According to Mike Metzger, President and CEO,
“Our goal is to educate organizations on the many ways PayScale can help companies shape and advance their own compensation brand. Whether leveraging our continually-improving data or people-centric products and tools, our aim is to transform compensation to help companies and individuals excel.”
A PayScale study of 70,000 U.S. employees found that two-thirds of people who are paid fairly, based on industry standards, believe they’re underpaid. About 60% of that two-thirds indicated that they are planning to look for a new job within six months.
Although somewhat surprising was that 82% of employees at lower paying businesses were satisfied with their work because of clear communication from leadership about why they were being paid less.
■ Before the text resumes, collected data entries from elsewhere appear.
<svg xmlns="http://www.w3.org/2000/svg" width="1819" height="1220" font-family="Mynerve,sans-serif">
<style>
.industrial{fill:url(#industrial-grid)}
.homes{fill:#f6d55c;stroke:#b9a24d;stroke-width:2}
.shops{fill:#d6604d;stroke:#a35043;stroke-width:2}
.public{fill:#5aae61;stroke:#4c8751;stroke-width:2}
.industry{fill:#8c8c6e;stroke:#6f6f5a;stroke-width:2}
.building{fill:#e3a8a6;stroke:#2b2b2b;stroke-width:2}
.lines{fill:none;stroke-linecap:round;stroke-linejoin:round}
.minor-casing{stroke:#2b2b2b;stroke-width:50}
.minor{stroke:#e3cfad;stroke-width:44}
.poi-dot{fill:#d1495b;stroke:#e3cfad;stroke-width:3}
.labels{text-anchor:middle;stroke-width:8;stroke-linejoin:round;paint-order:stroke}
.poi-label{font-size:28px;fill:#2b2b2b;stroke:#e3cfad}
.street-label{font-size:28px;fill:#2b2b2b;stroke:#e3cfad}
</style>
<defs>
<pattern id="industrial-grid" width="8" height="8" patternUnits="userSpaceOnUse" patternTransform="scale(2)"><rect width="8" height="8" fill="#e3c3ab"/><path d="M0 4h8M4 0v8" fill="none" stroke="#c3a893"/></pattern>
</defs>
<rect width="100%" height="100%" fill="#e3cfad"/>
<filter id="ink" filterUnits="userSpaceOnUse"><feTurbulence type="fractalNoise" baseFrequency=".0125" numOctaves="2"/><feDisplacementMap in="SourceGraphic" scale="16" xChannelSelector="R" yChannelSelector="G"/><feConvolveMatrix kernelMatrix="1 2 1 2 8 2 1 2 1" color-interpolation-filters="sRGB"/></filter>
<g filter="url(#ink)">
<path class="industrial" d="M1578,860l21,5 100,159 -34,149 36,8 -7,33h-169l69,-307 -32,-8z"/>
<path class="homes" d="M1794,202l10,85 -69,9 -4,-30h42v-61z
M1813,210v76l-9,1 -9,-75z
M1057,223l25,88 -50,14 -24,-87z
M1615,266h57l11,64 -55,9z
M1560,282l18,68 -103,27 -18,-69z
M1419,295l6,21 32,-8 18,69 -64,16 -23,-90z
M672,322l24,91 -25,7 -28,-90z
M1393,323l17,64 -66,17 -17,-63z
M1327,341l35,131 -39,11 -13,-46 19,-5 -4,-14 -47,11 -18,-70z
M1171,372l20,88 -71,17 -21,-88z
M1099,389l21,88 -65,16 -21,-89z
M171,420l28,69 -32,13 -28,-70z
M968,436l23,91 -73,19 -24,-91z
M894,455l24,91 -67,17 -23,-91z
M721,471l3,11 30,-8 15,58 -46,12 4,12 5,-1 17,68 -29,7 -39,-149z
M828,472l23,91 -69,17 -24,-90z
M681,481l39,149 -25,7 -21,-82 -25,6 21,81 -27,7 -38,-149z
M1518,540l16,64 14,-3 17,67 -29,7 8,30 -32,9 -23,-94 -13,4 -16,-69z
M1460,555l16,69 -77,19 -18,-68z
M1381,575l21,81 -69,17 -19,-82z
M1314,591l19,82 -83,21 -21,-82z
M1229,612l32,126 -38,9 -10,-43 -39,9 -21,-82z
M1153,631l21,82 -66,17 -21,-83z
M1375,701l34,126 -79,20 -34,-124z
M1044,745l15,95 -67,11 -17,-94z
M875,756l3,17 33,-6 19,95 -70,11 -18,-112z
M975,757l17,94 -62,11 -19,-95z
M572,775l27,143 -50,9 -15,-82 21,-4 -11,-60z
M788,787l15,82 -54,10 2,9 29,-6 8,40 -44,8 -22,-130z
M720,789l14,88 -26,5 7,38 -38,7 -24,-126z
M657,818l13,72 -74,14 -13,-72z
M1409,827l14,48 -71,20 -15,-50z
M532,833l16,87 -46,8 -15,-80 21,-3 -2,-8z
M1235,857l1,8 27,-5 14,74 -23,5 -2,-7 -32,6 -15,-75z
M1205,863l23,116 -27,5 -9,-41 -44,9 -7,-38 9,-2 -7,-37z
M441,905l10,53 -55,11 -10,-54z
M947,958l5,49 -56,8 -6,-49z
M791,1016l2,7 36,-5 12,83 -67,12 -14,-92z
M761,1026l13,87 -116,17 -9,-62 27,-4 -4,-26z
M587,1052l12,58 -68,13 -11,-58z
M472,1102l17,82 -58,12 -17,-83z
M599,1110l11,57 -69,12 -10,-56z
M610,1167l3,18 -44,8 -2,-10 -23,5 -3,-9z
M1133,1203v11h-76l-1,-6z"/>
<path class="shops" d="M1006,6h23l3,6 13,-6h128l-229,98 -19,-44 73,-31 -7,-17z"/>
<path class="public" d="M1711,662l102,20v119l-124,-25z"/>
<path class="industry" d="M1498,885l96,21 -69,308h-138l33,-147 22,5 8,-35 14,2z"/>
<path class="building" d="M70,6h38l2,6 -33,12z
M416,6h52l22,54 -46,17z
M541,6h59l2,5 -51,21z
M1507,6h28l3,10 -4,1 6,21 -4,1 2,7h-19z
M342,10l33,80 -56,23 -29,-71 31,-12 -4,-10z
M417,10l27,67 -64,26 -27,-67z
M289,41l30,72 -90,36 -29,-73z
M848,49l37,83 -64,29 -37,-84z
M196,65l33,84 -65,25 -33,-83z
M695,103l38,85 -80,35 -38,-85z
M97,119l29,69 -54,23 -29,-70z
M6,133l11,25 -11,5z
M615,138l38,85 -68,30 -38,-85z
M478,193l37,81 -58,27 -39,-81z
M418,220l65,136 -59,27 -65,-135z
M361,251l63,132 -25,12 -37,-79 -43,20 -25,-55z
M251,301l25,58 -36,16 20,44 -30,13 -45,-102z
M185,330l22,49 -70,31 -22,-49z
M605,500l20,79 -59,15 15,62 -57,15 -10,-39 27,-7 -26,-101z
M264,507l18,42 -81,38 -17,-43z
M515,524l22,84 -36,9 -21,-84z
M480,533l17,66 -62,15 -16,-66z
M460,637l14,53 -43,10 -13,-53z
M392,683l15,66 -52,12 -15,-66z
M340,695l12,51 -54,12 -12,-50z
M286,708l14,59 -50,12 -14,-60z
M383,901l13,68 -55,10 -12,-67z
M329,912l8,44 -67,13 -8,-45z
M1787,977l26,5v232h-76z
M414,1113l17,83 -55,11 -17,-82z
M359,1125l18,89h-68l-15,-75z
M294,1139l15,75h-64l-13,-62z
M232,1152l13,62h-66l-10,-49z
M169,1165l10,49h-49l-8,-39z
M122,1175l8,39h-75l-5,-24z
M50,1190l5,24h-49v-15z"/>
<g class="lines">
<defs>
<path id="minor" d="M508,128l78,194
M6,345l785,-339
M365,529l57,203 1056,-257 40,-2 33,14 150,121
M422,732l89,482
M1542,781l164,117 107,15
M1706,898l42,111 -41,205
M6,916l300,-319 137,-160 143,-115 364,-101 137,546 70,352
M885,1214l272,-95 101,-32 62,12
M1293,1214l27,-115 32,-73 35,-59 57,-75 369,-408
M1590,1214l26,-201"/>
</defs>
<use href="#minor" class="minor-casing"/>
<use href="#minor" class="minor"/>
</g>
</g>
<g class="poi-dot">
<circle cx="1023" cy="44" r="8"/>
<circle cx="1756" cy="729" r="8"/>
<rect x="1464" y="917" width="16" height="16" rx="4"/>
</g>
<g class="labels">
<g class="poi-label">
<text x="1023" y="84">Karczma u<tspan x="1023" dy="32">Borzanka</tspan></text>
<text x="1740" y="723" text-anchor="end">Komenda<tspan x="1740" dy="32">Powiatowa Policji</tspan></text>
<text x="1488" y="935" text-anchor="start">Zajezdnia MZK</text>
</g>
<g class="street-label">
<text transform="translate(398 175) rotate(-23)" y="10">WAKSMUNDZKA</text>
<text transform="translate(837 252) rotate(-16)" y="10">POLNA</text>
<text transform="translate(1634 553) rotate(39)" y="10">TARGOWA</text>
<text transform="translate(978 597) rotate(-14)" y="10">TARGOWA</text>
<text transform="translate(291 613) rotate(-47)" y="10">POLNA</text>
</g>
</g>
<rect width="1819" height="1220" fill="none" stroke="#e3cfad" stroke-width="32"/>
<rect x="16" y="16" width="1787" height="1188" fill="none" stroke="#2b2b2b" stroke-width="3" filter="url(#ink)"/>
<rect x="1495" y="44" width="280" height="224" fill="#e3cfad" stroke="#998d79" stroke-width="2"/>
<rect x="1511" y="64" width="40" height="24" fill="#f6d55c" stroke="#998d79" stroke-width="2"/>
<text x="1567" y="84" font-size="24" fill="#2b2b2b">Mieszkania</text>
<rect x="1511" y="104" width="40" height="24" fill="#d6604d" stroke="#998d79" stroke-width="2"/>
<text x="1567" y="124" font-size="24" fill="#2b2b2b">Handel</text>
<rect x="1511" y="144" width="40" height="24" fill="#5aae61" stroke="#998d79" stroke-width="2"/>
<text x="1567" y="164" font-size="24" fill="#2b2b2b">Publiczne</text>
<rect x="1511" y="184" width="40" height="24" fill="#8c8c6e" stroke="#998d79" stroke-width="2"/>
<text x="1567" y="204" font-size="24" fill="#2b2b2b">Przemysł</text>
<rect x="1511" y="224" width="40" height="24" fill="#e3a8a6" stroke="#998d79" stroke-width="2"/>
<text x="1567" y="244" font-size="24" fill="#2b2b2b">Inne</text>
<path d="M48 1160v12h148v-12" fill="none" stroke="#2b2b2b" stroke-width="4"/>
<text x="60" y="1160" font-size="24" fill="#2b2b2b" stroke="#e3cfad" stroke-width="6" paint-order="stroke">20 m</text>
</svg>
The findings may suggest that if employees are informed, they feel valued, maybe indicating that the dollar figure isn’t as important as common thought suggests.
PayScale recommends these tips to help make compensation more transparent to employees:
- Explain how positions are slotted into different pay grades
- Show employees how they can progress through the company’s pay ladder, which can function as an incentive to grow
- Convey and document the reasons for pay differences, such as levels of education and degrees of experience
- Explain the total package of benefits and compensation to which employees are entitled
- Make someone available to explain compensation and benefits as a way to ensure clarity
Maybe there is merit in this new management style. Thoughtful exploration of this new strategy is certainly worth discussion. And perhaps this is the management style of the future, giving up the secrets to enfranchise employees.